No, the Helix or Helix Coil was actually a tank circuit that helped to determine the frequency of the emitted signal. It really had no use in the ARC performance. Really just a coupling device to couple the transmitter to the aerial. The induction coil was the coil at the beginning of the circuit that actually had a high turns ratio between the primary and secondary. Supplied with pulsed D.C. these coils usually developed between 14,000 and 20,000 volts which was then supplied to the Spark Gap.

  1. What is the condenser for? Is it a capacitor that just smooths out current?

Adding the condenser in spark gap technology was relatively simple. It entailed adding a capacitor across the secondary winding of the induction coil (or the spark gap) used to generate the spark. The addition of this single capacitor to the spark gap transmitter made a big difference. It eliminated the continuous arc which dragged down the voltage from the induction coil. Placing the capacitor across the secondary of the induction coil, in the transmitter, enabled both the gap current and the resulting antenna current to increase, and also the fast discharge of the capacitor removed the gap resistance from the antenna circuit. Both of these attributes come as a result of the addition of the single capacitor of approximately .05uF. The time it took the capacitor to charge kept the arc from occurring and at full charge the arc would then fire, also discharging the condenser and the sequence would start over, all occurring in milliseconds. This was called the oscillation or oscillator circuit.

| Problem description |
According to the passage on spark gap transmitters, what range of voltage did the induction coils usually develop when supplied with pulsed D.C.?

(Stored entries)
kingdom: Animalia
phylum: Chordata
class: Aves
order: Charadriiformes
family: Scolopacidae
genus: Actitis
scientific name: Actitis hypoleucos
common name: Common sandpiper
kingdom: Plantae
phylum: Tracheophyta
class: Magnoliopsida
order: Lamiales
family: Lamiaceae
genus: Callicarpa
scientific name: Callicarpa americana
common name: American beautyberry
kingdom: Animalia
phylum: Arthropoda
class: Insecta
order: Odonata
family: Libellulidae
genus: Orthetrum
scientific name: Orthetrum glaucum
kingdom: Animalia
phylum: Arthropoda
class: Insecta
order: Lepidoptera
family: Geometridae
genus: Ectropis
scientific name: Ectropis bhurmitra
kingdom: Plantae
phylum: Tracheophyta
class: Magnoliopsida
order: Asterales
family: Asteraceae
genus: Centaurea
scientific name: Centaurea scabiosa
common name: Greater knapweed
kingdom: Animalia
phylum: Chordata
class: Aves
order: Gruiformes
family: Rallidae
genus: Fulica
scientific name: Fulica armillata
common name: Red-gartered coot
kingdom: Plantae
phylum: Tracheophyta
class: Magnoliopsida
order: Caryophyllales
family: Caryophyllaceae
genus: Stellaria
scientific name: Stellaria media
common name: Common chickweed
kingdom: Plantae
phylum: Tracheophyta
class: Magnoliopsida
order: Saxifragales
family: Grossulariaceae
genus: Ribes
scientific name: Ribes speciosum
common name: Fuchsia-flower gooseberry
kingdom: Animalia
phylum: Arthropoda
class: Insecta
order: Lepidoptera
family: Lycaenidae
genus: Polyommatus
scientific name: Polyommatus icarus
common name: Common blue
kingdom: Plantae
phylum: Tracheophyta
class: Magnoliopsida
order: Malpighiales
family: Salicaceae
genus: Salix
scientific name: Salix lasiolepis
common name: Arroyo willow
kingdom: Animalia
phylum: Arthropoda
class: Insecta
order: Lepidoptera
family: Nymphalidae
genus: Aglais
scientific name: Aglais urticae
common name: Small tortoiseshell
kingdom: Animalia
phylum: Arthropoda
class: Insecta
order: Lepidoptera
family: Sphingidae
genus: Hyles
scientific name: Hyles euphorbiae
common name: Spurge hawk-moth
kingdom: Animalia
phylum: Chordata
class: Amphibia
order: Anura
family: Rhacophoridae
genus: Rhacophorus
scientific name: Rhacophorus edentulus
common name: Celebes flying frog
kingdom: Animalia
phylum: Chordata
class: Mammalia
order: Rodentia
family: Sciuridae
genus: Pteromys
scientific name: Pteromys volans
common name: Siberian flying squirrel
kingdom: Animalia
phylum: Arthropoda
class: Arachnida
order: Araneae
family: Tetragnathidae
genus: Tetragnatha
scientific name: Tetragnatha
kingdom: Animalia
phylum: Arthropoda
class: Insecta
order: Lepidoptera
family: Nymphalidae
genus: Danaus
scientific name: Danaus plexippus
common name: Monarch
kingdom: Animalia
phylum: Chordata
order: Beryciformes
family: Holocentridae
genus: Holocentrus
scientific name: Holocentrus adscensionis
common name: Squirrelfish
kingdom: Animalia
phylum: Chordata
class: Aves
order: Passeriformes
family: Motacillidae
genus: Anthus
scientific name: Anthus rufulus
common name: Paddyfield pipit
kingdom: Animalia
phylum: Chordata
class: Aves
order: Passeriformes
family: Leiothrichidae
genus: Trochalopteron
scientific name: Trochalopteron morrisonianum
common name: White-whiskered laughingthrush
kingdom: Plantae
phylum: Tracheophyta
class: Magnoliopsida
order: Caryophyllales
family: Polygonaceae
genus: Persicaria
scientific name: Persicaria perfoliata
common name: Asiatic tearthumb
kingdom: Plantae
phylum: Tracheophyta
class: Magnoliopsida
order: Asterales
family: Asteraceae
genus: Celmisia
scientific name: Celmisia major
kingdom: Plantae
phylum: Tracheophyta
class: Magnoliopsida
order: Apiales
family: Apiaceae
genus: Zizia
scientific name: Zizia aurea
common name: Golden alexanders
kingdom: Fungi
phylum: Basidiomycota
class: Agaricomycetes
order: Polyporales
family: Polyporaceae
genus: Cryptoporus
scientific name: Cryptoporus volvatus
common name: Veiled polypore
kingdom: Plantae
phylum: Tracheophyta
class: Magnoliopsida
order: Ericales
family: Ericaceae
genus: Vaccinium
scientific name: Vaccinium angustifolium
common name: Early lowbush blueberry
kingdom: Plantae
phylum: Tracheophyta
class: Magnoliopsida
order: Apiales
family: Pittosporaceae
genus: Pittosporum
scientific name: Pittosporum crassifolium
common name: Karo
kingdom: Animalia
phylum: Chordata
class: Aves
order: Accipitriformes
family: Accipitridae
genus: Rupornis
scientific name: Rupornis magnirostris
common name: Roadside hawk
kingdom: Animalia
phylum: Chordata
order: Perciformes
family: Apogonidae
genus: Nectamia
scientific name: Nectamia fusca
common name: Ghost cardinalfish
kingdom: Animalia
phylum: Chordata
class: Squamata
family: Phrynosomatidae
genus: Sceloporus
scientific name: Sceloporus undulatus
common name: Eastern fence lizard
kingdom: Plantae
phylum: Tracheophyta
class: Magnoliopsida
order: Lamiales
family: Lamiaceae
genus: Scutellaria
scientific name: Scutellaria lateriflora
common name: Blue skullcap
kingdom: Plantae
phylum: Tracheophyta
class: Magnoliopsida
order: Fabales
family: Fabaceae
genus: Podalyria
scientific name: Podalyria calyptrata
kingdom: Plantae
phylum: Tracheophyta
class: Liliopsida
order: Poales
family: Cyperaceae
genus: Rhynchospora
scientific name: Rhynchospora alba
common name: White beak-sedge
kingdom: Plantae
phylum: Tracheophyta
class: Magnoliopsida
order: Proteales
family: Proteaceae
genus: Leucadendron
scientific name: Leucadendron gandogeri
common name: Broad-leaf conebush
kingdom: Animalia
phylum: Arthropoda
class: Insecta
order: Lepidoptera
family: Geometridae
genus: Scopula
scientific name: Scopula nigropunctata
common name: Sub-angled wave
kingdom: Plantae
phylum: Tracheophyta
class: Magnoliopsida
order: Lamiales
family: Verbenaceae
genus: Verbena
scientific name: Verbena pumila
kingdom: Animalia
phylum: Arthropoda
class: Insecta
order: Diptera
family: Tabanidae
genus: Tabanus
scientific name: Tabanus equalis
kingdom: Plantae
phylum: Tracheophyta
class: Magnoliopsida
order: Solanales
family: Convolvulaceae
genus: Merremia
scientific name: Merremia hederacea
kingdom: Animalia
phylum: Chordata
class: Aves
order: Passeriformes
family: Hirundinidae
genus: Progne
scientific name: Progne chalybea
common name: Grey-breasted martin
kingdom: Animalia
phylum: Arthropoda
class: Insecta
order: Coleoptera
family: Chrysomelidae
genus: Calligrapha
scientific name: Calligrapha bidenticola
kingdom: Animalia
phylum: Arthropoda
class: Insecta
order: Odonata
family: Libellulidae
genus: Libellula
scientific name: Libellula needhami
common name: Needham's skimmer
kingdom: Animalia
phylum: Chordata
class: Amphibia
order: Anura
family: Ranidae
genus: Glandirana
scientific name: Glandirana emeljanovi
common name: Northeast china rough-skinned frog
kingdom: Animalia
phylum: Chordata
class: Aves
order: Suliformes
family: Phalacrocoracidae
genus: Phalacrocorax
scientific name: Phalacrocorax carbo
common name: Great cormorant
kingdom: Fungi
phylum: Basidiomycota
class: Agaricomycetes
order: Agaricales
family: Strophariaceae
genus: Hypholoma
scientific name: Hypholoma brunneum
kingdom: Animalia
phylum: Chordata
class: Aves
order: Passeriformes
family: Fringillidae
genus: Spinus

| Task response |
Between 14,000 and 20,000 volts.